Kita tahu hingga kini adik-adik kita mahasiswa masih menyimpan kekecewaan berat terkait hampir disahkannya RUU KUHP oleh anggota dewan (yang lama). Setelah adanya permintaan dari Presiden Joko Widodo agar pembahasannya dilanjutkan kepada anggota dewan yang baru, maka RUU tersebut menjadi batal.

Rancangan Undang-Undang itu menimbulkan gelombang protes dari mahasiswa. Salah satunya mengenai pasal pidana untuk seluruh persetubuhan di luar nikah. Wah, untung dapat ditahan pengesahannya.

Masih banyak lagi pasal-pasal lainnya. Tapi, agar fokus pembahasannya penulis mengangkat prihal nikah.

Kita bersyukur bahwa Undang-Undang Pernikahan Nomor 1 Tahun 1974 tentang Perkawinan telah mengubah usia perempuan boleh nikah setelah usia 19 tahun. Ini adalah produk anggota dewan yang tak menimbulkan protes dari publik.

UU Perkawinan baru hasil revisi menetapkan usia minimum nikah bagi laki-laki dan perempuan menjadi 19 tahun. Dengan usia seperti itu, maka baik lelaki maupun perempuan diharapkan mampu memenuhi syarat kesiapan pernikahan itu.

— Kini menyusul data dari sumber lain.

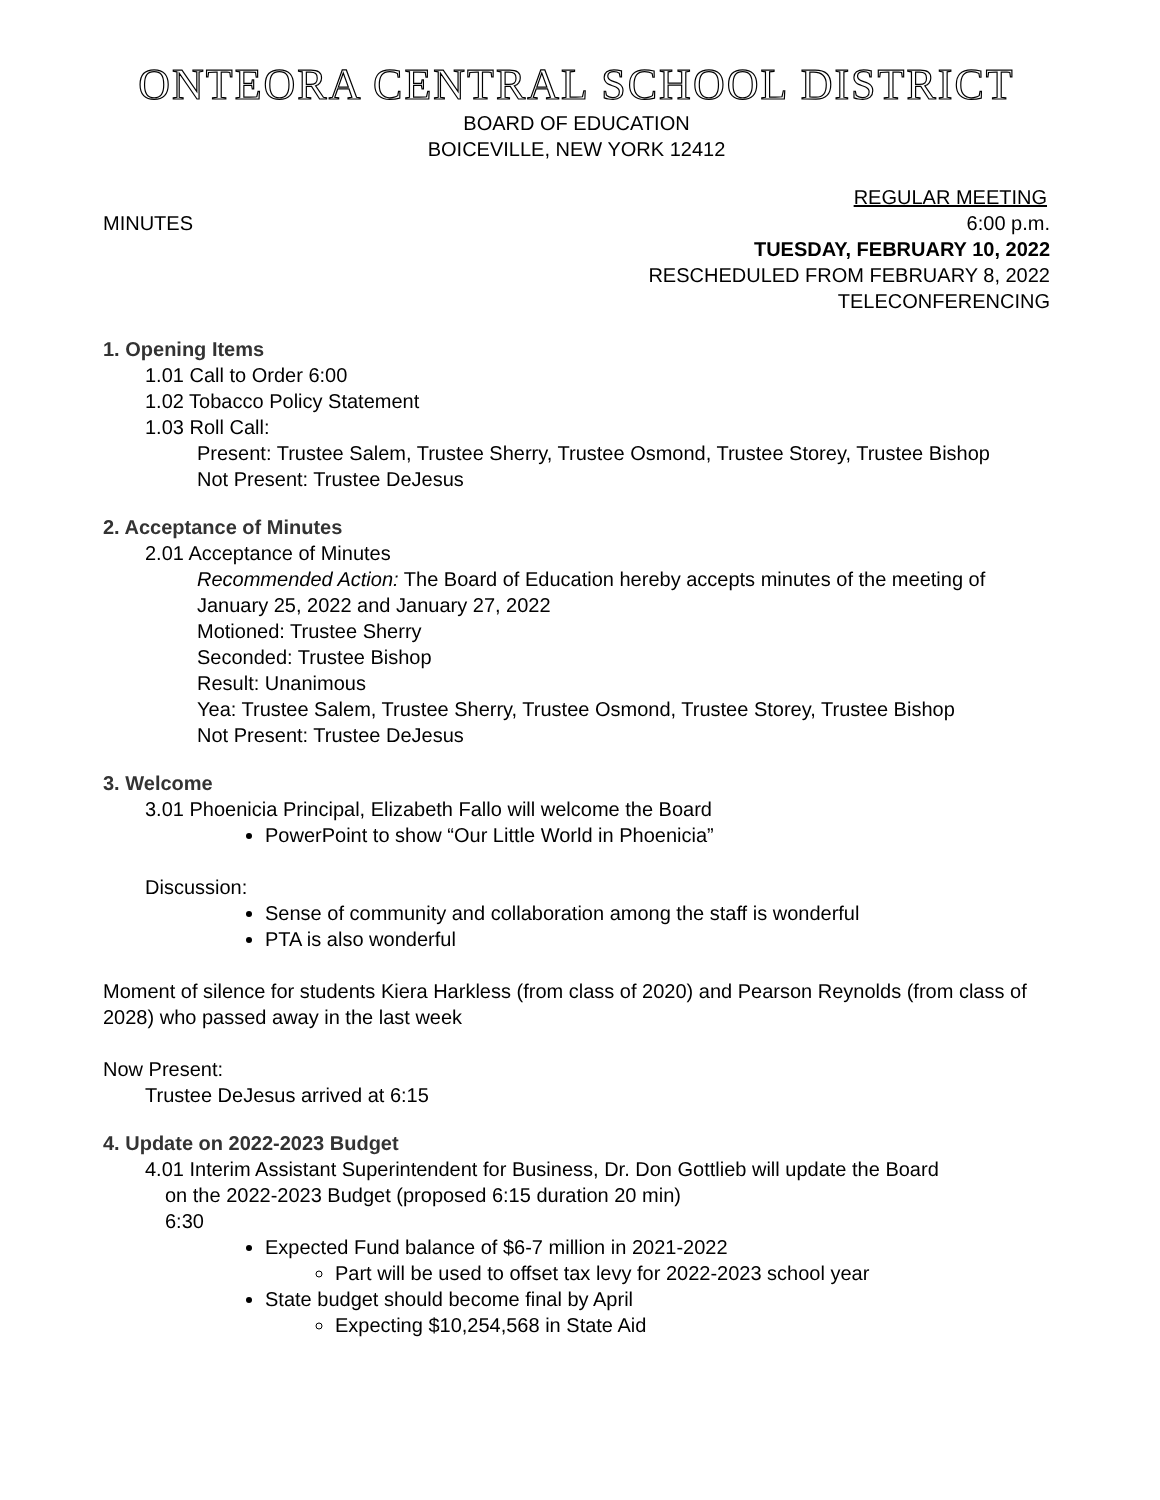ONTEORA CENTRAL SCHOOL DISTRICT
BOARD OF EDUCATION
BOICEVILLE, NEW YORK 12412
REGULAR MEETING
MINUTES 6:00 p.m.
TUESDAY, FEBRUARY 10, 2022
RESCHEDULED FROM FEBRUARY 8, 2022
TELECONFERENCING
1. Opening Items
1.01 Call to Order 6:00
1.02 Tobacco Policy Statement
1.03 Roll Call:
Present: Trustee Salem, Trustee Sherry, Trustee Osmond, Trustee Storey, Trustee Bishop
Not Present: Trustee DeJesus
2. Acceptance of Minutes
2.01 Acceptance of Minutes
Recommended Action: The Board of Education hereby accepts minutes of the meeting of January 25, 2022 and January 27, 2022
Motioned: Trustee Sherry
Seconded: Trustee Bishop
Result: Unanimous
Yea: Trustee Salem, Trustee Sherry, Trustee Osmond, Trustee Storey, Trustee Bishop
Not Present: Trustee DeJesus
3. Welcome
3.01 Phoenicia Principal, Elizabeth Fallo will welcome the Board
PowerPoint to show “Our Little World in Phoenicia”
Discussion:
Sense of community and collaboration among the staff is wonderful
PTA is also wonderful
Moment of silence for students Kiera Harkless (from class of 2020) and Pearson Reynolds (from class of 2028) who passed away in the last week
Now Present:
Trustee DeJesus arrived at 6:15
4. Update on 2022-2023 Budget
4.01 Interim Assistant Superintendent for Business, Dr. Don Gottlieb will update the Board
on the 2022-2023 Budget (proposed 6:15 duration 20 min)
6:30
Expected Fund balance of $6-7 million in 2021-2022
Part will be used to offset tax levy for 2022-2023 school year
State budget should become final by April
Expecting $10,254,568 in State Aid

Boleh jadi banyak orang setuju lantaran jika melihat angka kekerasan perempuan dan anak dalam rumah tangga masih tinggi. Survei terakhir Kemen PPPA menyebutkan 1 dari 3 perempuan usia 15 - 64 tahun di Indonesia mengalami kekerasan oleh pasangan dan selain pasangan selama hidup mereka.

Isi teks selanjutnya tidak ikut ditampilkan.